→ What is asked:
Present every line of the records below as a Markdown table with the columns Row and Line, numbering the lines in order and skipping blank ones.

→ Listing:
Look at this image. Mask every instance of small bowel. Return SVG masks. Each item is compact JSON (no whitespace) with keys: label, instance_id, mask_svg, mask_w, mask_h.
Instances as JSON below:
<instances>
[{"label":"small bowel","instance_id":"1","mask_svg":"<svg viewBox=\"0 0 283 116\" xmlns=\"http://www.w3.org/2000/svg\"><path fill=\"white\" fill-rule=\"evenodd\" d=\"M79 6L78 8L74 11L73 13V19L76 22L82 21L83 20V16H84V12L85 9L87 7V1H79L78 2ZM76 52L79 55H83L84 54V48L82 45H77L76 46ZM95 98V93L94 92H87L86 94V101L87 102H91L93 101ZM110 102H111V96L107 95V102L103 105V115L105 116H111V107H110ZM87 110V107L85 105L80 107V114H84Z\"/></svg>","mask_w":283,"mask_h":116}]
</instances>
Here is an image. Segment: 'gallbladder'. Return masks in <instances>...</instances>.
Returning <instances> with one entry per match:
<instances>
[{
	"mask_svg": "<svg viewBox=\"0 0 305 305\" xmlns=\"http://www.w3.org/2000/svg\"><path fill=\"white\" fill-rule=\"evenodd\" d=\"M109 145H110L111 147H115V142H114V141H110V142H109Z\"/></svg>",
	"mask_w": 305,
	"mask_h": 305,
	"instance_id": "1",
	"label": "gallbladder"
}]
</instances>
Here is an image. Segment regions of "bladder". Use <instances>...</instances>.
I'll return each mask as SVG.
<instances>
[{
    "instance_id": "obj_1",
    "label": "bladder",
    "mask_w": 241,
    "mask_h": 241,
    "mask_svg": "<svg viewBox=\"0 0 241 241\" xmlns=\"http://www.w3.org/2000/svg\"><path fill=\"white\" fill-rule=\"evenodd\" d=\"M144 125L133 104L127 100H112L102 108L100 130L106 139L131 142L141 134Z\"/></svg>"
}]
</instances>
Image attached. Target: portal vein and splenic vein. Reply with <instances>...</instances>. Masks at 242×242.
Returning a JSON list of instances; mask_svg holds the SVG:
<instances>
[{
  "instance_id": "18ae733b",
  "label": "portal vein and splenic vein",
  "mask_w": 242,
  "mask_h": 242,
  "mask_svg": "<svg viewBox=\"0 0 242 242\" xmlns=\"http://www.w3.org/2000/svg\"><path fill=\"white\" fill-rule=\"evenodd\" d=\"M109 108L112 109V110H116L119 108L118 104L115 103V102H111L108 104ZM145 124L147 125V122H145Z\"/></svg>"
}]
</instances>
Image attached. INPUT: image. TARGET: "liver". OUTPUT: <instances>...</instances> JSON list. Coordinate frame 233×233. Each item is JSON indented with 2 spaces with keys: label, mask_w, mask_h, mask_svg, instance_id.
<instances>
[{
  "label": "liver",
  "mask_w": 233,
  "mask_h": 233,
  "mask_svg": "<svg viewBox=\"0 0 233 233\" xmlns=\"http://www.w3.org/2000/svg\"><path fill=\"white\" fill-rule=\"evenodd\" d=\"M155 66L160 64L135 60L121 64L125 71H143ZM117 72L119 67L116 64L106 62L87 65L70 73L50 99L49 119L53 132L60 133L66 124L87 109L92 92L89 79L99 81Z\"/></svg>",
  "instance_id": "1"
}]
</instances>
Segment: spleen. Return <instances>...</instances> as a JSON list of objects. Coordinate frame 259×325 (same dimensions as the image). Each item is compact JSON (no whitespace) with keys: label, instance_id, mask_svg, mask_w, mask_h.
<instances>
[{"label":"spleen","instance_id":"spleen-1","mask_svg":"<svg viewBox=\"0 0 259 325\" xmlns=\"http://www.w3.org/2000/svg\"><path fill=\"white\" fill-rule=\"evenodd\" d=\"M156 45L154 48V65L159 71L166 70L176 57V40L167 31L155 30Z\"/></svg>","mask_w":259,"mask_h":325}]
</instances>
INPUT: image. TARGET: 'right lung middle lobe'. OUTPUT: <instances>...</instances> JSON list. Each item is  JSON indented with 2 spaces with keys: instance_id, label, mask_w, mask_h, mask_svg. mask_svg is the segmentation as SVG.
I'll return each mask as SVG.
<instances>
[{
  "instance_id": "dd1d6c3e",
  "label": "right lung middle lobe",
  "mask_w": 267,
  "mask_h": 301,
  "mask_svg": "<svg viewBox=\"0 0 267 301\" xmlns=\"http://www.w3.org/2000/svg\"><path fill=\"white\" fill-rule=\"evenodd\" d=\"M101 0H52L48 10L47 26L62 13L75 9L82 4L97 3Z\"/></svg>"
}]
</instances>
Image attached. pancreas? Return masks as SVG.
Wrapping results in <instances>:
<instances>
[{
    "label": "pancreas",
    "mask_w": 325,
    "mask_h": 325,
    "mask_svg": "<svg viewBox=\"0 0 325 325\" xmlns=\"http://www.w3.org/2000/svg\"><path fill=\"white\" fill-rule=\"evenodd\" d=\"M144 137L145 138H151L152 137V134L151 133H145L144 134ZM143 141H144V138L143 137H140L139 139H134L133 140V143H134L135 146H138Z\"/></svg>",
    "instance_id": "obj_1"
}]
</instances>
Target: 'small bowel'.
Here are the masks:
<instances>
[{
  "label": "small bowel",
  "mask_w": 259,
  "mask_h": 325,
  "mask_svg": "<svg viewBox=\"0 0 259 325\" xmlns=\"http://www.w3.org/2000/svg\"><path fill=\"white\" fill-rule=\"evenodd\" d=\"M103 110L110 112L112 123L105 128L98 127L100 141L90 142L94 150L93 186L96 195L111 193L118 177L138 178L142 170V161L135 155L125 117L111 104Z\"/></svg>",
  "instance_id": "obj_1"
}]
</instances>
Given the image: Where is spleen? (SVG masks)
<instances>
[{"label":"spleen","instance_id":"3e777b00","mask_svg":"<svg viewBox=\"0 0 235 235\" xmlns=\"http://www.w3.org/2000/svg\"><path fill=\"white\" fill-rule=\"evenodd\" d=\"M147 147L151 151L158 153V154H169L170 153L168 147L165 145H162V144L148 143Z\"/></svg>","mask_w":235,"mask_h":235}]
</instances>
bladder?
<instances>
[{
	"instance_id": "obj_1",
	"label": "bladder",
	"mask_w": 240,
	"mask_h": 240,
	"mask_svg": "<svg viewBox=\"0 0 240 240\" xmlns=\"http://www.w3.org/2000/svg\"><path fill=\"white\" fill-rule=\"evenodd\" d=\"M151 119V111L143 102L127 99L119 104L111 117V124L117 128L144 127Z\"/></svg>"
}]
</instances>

→ Solution for this problem:
| Row | Line |
|---|---|
| 1 | Look at this image. Mask every instance of small bowel. Return SVG masks. Each item is compact JSON (no whitespace) with keys: label, instance_id, mask_svg, mask_w, mask_h. |
| 2 | Instances as JSON below: |
| 3 | <instances> |
| 4 | [{"label":"small bowel","instance_id":"1","mask_svg":"<svg viewBox=\"0 0 283 116\" xmlns=\"http://www.w3.org/2000/svg\"><path fill=\"white\" fill-rule=\"evenodd\" d=\"M79 6L78 8L74 11L73 13V19L76 22L82 21L83 20V16H84V12L85 9L87 7V1H79L78 2ZM76 52L79 55H83L84 54V48L82 45H77L76 46ZM95 98V93L94 92H87L86 94V101L87 102H91L93 101ZM110 102H111V96L107 95V102L103 105V115L105 116H111V107H110ZM87 110V107L85 105L80 107V114H84Z\"/></svg>","mask_w":283,"mask_h":116}] |
| 5 | </instances> |
| 6 | Here is an image. Segment: 'gallbladder'. Return masks in <instances>...</instances>. |
| 7 | Returning <instances> with one entry per match: |
| 8 | <instances> |
| 9 | [{ |
| 10 | 	"mask_svg": "<svg viewBox=\"0 0 305 305\" xmlns=\"http://www.w3.org/2000/svg\"><path fill=\"white\" fill-rule=\"evenodd\" d=\"M109 145H110L111 147H115V142H114V141H110V142H109Z\"/></svg>", |
| 11 | 	"mask_w": 305, |
| 12 | 	"mask_h": 305, |
| 13 | 	"instance_id": "1", |
| 14 | 	"label": "gallbladder" |
| 15 | }] |
| 16 | </instances> |
| 17 | Here is an image. Segment regions of "bladder". Use <instances>...</instances>. |
| 18 | I'll return each mask as SVG. |
| 19 | <instances> |
| 20 | [{ |
| 21 |     "instance_id": "obj_1", |
| 22 |     "label": "bladder", |
| 23 |     "mask_w": 241, |
| 24 |     "mask_h": 241, |
| 25 |     "mask_svg": "<svg viewBox=\"0 0 241 241\" xmlns=\"http://www.w3.org/2000/svg\"><path fill=\"white\" fill-rule=\"evenodd\" d=\"M144 125L133 104L127 100H112L102 108L100 130L106 139L131 142L141 134Z\"/></svg>" |
| 26 | }] |
| 27 | </instances> |
| 28 | Image attached. Target: portal vein and splenic vein. Reply with <instances>...</instances>. Masks at 242×242. |
| 29 | Returning a JSON list of instances; mask_svg holds the SVG: |
| 30 | <instances> |
| 31 | [{ |
| 32 |   "instance_id": "18ae733b", |
| 33 |   "label": "portal vein and splenic vein", |
| 34 |   "mask_w": 242, |
| 35 |   "mask_h": 242, |
| 36 |   "mask_svg": "<svg viewBox=\"0 0 242 242\" xmlns=\"http://www.w3.org/2000/svg\"><path fill=\"white\" fill-rule=\"evenodd\" d=\"M109 108L112 109V110H116L119 108L118 104L115 103V102H111L108 104ZM145 124L147 125V122H145Z\"/></svg>" |
| 37 | }] |
| 38 | </instances> |
| 39 | Image attached. INPUT: image. TARGET: "liver". OUTPUT: <instances>...</instances> JSON list. Coordinate frame 233×233. Each item is JSON indented with 2 spaces with keys: label, mask_w, mask_h, mask_svg, instance_id. |
| 40 | <instances> |
| 41 | [{ |
| 42 |   "label": "liver", |
| 43 |   "mask_w": 233, |
| 44 |   "mask_h": 233, |
| 45 |   "mask_svg": "<svg viewBox=\"0 0 233 233\" xmlns=\"http://www.w3.org/2000/svg\"><path fill=\"white\" fill-rule=\"evenodd\" d=\"M155 66L160 64L135 60L121 64L125 71H143ZM117 72L119 67L116 64L106 62L87 65L70 73L50 99L49 119L53 132L60 133L66 124L87 109L92 92L89 79L99 81Z\"/></svg>", |
| 46 |   "instance_id": "1" |
| 47 | }] |
| 48 | </instances> |
| 49 | Segment: spleen. Return <instances>...</instances> as a JSON list of objects. Coordinate frame 259×325 (same dimensions as the image). Each item is compact JSON (no whitespace) with keys: label, instance_id, mask_svg, mask_w, mask_h. |
| 50 | <instances> |
| 51 | [{"label":"spleen","instance_id":"spleen-1","mask_svg":"<svg viewBox=\"0 0 259 325\" xmlns=\"http://www.w3.org/2000/svg\"><path fill=\"white\" fill-rule=\"evenodd\" d=\"M156 45L154 48V65L159 71L166 70L176 57V40L167 31L155 30Z\"/></svg>","mask_w":259,"mask_h":325}] |
| 52 | </instances> |
| 53 | INPUT: image. TARGET: 'right lung middle lobe'. OUTPUT: <instances>...</instances> JSON list. Each item is  JSON indented with 2 spaces with keys: instance_id, label, mask_w, mask_h, mask_svg. mask_svg is the segmentation as SVG. |
| 54 | I'll return each mask as SVG. |
| 55 | <instances> |
| 56 | [{ |
| 57 |   "instance_id": "dd1d6c3e", |
| 58 |   "label": "right lung middle lobe", |
| 59 |   "mask_w": 267, |
| 60 |   "mask_h": 301, |
| 61 |   "mask_svg": "<svg viewBox=\"0 0 267 301\" xmlns=\"http://www.w3.org/2000/svg\"><path fill=\"white\" fill-rule=\"evenodd\" d=\"M101 0H52L48 10L47 26L62 13L75 9L82 4L97 3Z\"/></svg>" |
| 62 | }] |
| 63 | </instances> |
| 64 | Image attached. pancreas? Return masks as SVG. |
| 65 | Wrapping results in <instances>: |
| 66 | <instances> |
| 67 | [{ |
| 68 |     "label": "pancreas", |
| 69 |     "mask_w": 325, |
| 70 |     "mask_h": 325, |
| 71 |     "mask_svg": "<svg viewBox=\"0 0 325 325\" xmlns=\"http://www.w3.org/2000/svg\"><path fill=\"white\" fill-rule=\"evenodd\" d=\"M144 137L145 138H151L152 137V134L151 133H145L144 134ZM143 141H144V138L143 137H140L139 139H134L133 140V143H134L135 146H138Z\"/></svg>", |
| 72 |     "instance_id": "obj_1" |
| 73 | }] |
| 74 | </instances> |
| 75 | Target: 'small bowel'. |
| 76 | Here are the masks: |
| 77 | <instances> |
| 78 | [{ |
| 79 |   "label": "small bowel", |
| 80 |   "mask_w": 259, |
| 81 |   "mask_h": 325, |
| 82 |   "mask_svg": "<svg viewBox=\"0 0 259 325\" xmlns=\"http://www.w3.org/2000/svg\"><path fill=\"white\" fill-rule=\"evenodd\" d=\"M103 110L110 112L112 123L105 128L98 127L100 141L90 142L94 150L93 186L96 195L111 193L118 177L138 178L142 170V161L135 155L125 117L111 104Z\"/></svg>", |
| 83 |   "instance_id": "obj_1" |
| 84 | }] |
| 85 | </instances> |
| 86 | Given the image: Where is spleen? (SVG masks) |
| 87 | <instances> |
| 88 | [{"label":"spleen","instance_id":"3e777b00","mask_svg":"<svg viewBox=\"0 0 235 235\" xmlns=\"http://www.w3.org/2000/svg\"><path fill=\"white\" fill-rule=\"evenodd\" d=\"M147 147L151 151L158 153V154H169L170 153L168 147L165 145H162V144L148 143Z\"/></svg>","mask_w":235,"mask_h":235}] |
| 89 | </instances> |
| 90 | bladder? |
| 91 | <instances> |
| 92 | [{ |
| 93 | 	"instance_id": "obj_1", |
| 94 | 	"label": "bladder", |
| 95 | 	"mask_w": 240, |
| 96 | 	"mask_h": 240, |
| 97 | 	"mask_svg": "<svg viewBox=\"0 0 240 240\" xmlns=\"http://www.w3.org/2000/svg\"><path fill=\"white\" fill-rule=\"evenodd\" d=\"M151 119V111L143 102L127 99L119 104L111 117V124L117 128L144 127Z\"/></svg>" |
| 98 | }] |
| 99 | </instances> |